文摘Lake Michigan, the sixth largest freshwater lake in the world by surface area, was utilized as a water body for assessment. Field data collected at sampling sites throughout the lake in an intensive monitoring effort were utilized for evaluation of the distribution of sediment measurements. An assessment of sediment nutrient and carbon measurements within Lake Michigan was completed to recognize strata resulting from the hydrodynamics of the system. Nonparametric comparison tests revealed that significant differences exist between measurements of sediment nutrients and organic carbon in the lake using strata based upon water column depth (all results demon-strated a p < 0.05, α = 0.05). Cross-validation analysis was applied to the field-collected samples, revealing that large errors occur when estimating sediment flux of carbon or nutrients at a given location in the lake without considering stratification of the distributions of these measurements. Errors in estimating sediment concentrations of nutrients and carbon specific to a location in the lake demonstrated a statistically significant increase when stratification of sediment measurements wasn’t employed among sites.
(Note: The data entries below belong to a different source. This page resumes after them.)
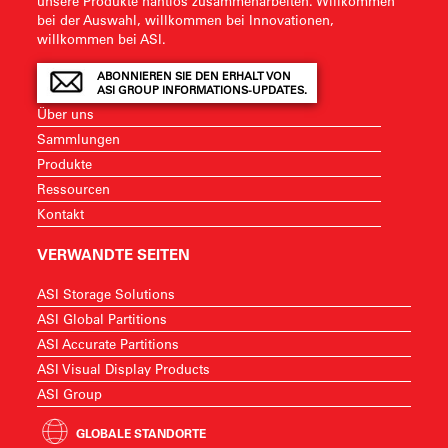
unsere Produkte nahtlos zusammenarbeiten. Willkommen
bei der Auswahl, willkommen bei Innovationen,
willkommen bei ASI.
ABONNIEREN SIE DEN ERHALT VON
ASI GROUP INFORMATIONS-UPDATES.
Über uns
Sammlungen
Produkte
Ressourcen
Kontakt
VERWANDTE SEITEN
ASI Storage Solutions
ASI Global Partitions
ASI Accurate Partitions
ASI Visual Display Products
ASI Group
GLOBALE STANDORTE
For example, distributions of errors in estimating all nutrients and organic carbon concentrations, whereby distance squared inverse interpolation methods were applied, demonstrated a statistically significant increase in absence of stratification (all p < 0.001, α = 0.05). These results have implications for characterization, monitoring, and modeling sediment and water interaction as related to eutrophication, as well as to contaminant exposure and bioaccumulation for chemicals within Lake Michigan and large water bodies where stratification of the sediment based upon physics of the system exists.